Devin is the most serious attempt yet at async, ticket-driven AI engineering, and it works, within a clearly defined range. For well-specified, routine engineering work, it produces review-ready pull requests that save real hours. The $500/month floor is a genuine commitment and requires honest evaluation of whether your team’s backlog has enough of the right kind of work to justify it.

It’s not a replacement for engineers. It’s closer to a capable contractor who works fast, doesn’t need hand-holding on clear tasks, and hands back a diff rather than a conversation. Used in that frame, it earns its place on a lot of engineering teams.

Key features

  • Cloud workspaces with browser, shell, and editor
  • Long-running autonomous task execution
  • Opens pull requests directly to your repo
  • Slack and Linear integrations
  • Memory across sessions for ongoing projects

Pros and cons

Pros

  • + True end-to-end task execution with pull requests
  • + Cloud sandbox means no local setup needed
  • + Strong on long, well-scoped tickets
  • + Slack and Linear integration fits real team workflows

Cons

  • − Pricey for small teams or solo developers
  • − Works best with clear specifications, struggles on ambiguous tasks
  • − You sacrifice the tight feedback loop of a local agent

Who is Devin for?

  • Engineering managers offloading routine tickets and migrations
  • Teams with well-defined backlogs that benefit from parallel execution
  • Companies who want async, ticket-driven AI development

Alternatives to Devin

If Devin isn't quite the right fit, the closest alternatives are claude-code , and cursor . See our full Devin alternatives page for side-by-side comparisons.

Frequently Asked Questions

What is Devin AI?
Devin is an autonomous AI software engineer from Cognition. It runs in a cloud sandbox with its own browser, shell, and editor, takes on coding tickets, and opens pull requests when its work is ready for review.
How much does Devin cost?
Team plans for Devin start at $500 per month, which is positioned for engineering teams rather than individual developers.
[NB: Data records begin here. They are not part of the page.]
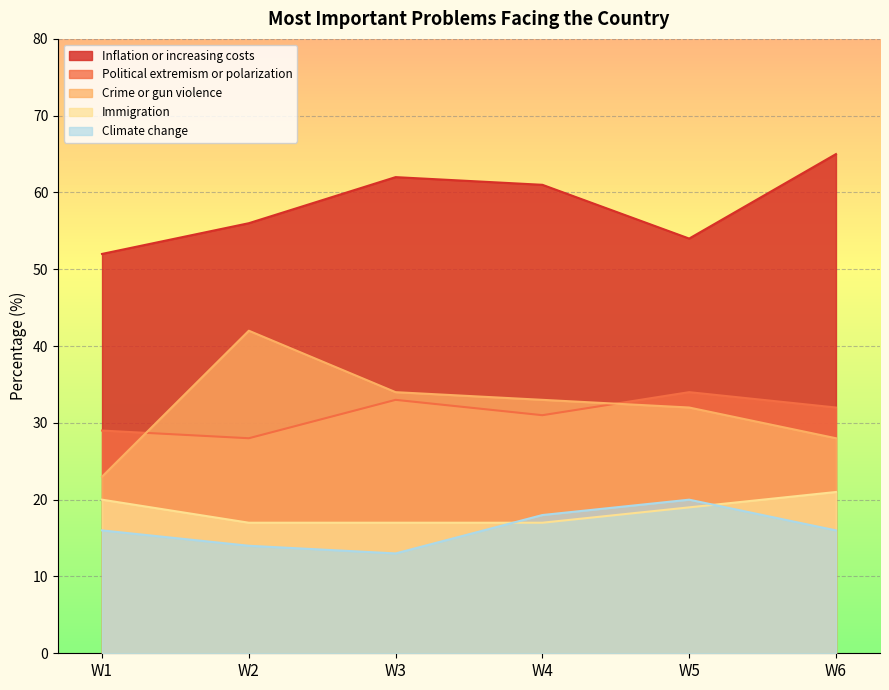

Which series has the largest total across all categories?

Inflation or increasing costs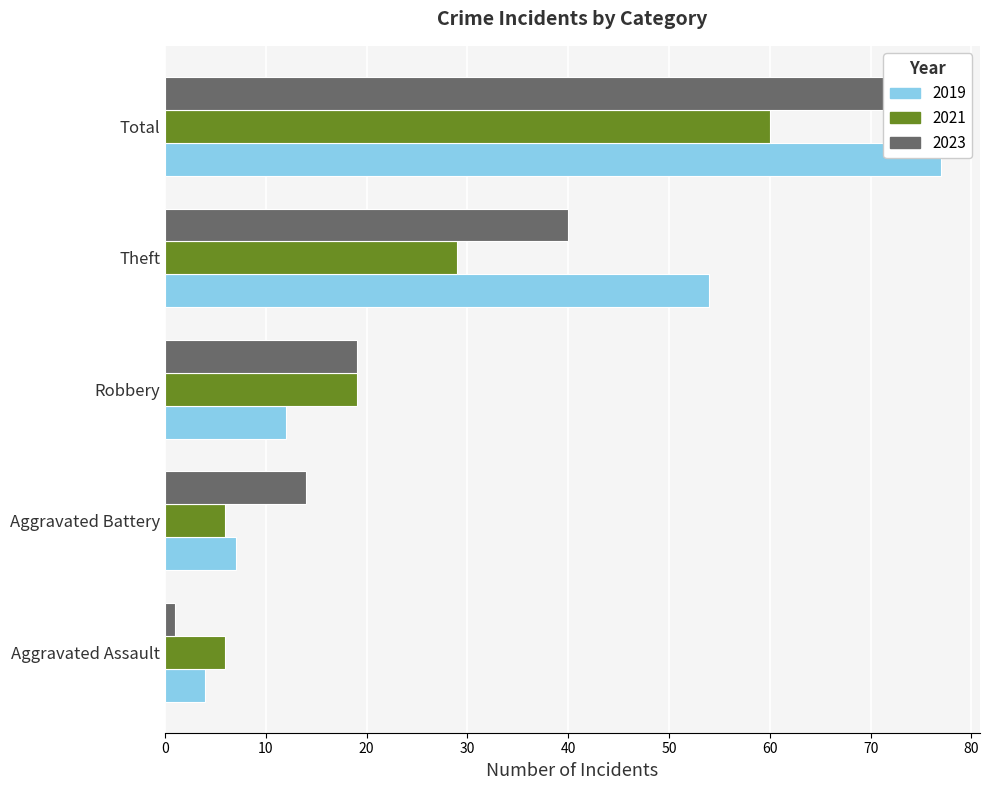

How many data points in 2021 are above 19?

2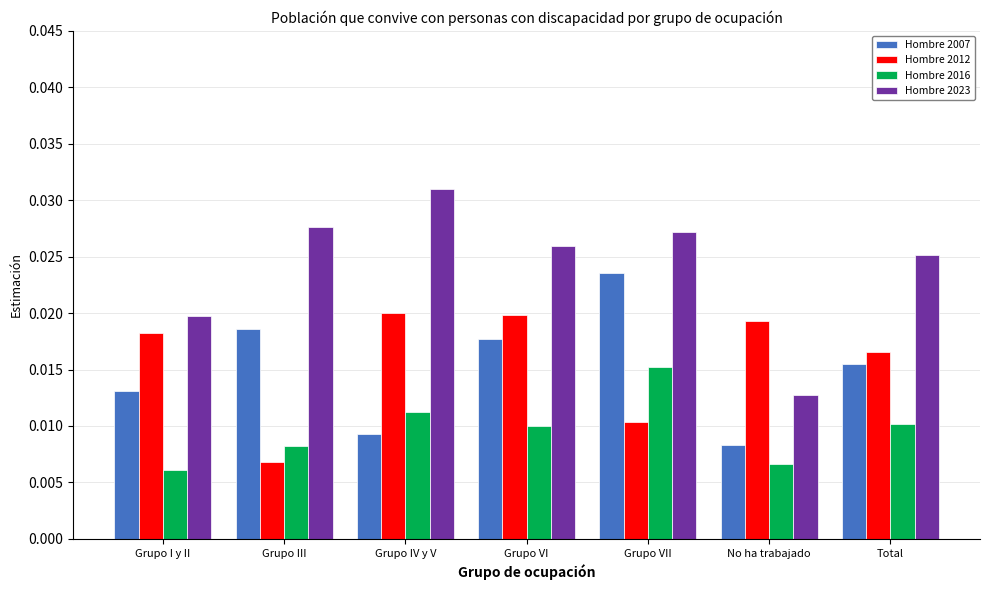

Rank the series by their maximum value, from lowest to highest.

Hombre 2016, Hombre 2012, Hombre 2007, Hombre 2023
Enterprise pricing is available on request.
Is Devin better than Claude Code or Cursor?
Different shapes of the same problem. Claude Code and Cursor are interactive, you stay in the loop. Devin is asynchronous, you assign a ticket and review the pull request when it's done. Devin shines on well-defined work, the others shine on exploratory work.
Can Devin work on private repositories?
Yes, Devin connects to your GitHub or GitLab account through standard OAuth flows and respects the same access controls as a human teammate.
How does Devin handle ambiguous tasks?
Devin will ask clarifying questions in Slack or its chat interface when a task is underspecified. Sharper tickets produce better results, in line with how you would brief a human contractor.